Es ist kein Glück festzustellen, dass die Radikalisierung der Bürgerschaft in unserem Land mit wuchtiger Tendenz wie in anderen Ländern Europas auch nach rechts geht. Es ist das gleiche Unglück, das sich allerdings ableitet aus der gleichen törichten Politik, die auch und gerade im benachbarten Frankreich zu dieser Revolte geführt hat, die bald das ganze Europa überzieht. Diejenigen, die den Begriff der Revolte traditionell für sich beanspruchten, schauen ebenso verdutzt auf das Geschehen wie die Regierenden des Kontinents, die ihren Augen nicht trauen.

Wie immer, wenn sich Dinge zügig verändern, ist es ratsam, die Augen offen zu halten und genau zu beobachten, was passiert. In den europäischen Ländern, in denen die Rechten schon seit Jahren auf dem Vormarsch und in den Parlamenten sind, hat die Barbarisierung des zivilen Lebens nicht stattgefunden, zumindest nie so schlimm, wie es schon in Teilen Deutschlands der Fall ist, ohne dass die Rechten regierten.

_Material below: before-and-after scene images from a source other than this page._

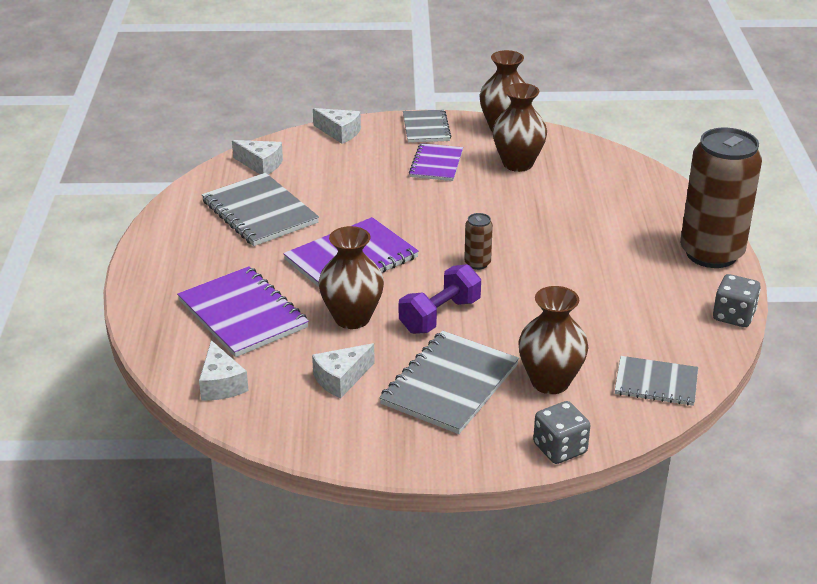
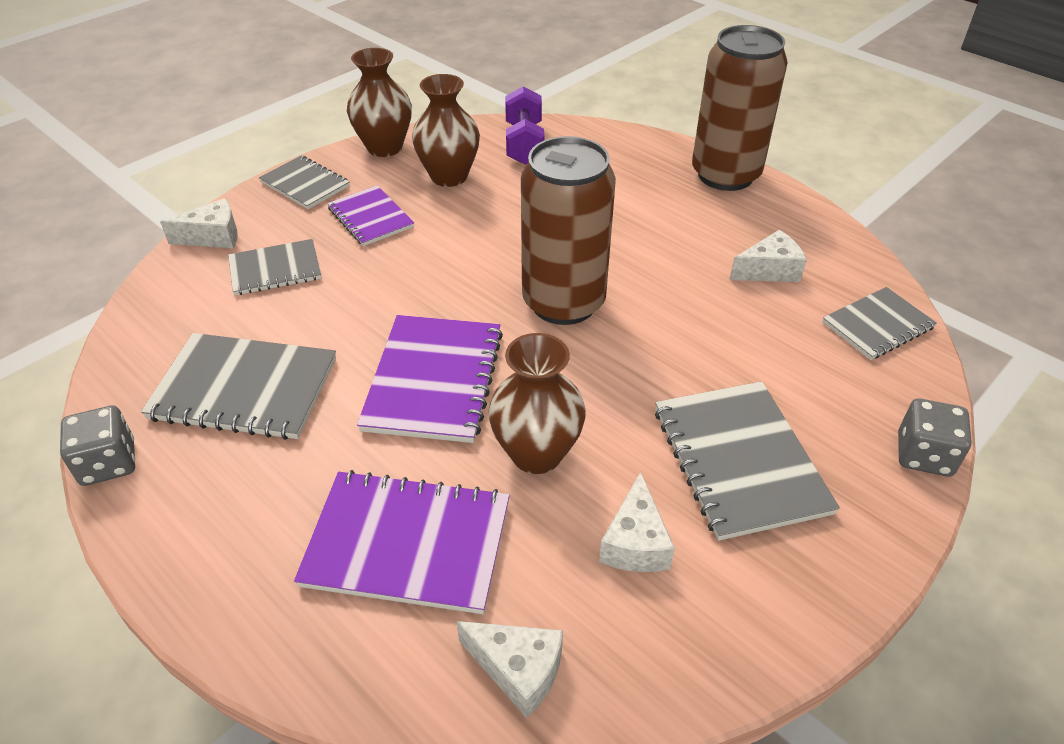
camera: 45 degrees left, 10 degrees up
white cheese [232,140,283,174] -> white cheese moved to [729,230,807,282]
purple dumbbell [399,264,481,334] -> purple dumbbell moved to [505,86,545,165]
brown can [464,213,493,270] -> brown can [521,136,616,325], size x2.45
brown vase [518,286,589,394] -> none
grey dice [713,274,761,327] -> grey dice moved to [60,405,135,486]
none -> grey notebook [228,239,321,295]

Das lässt den Schluss nahe, doch sehr genau darüber nachzudenken, was tatsächlich hinter der Botschaft steckt, mit der ein überforderter Bote momentan ungestüm durch den Raum torkelt. Soviel ist gewiss: Es ist der Appell an alle, die bereits in Verantwortung stehen, ihr Leben zu ändern, und zwar radikal.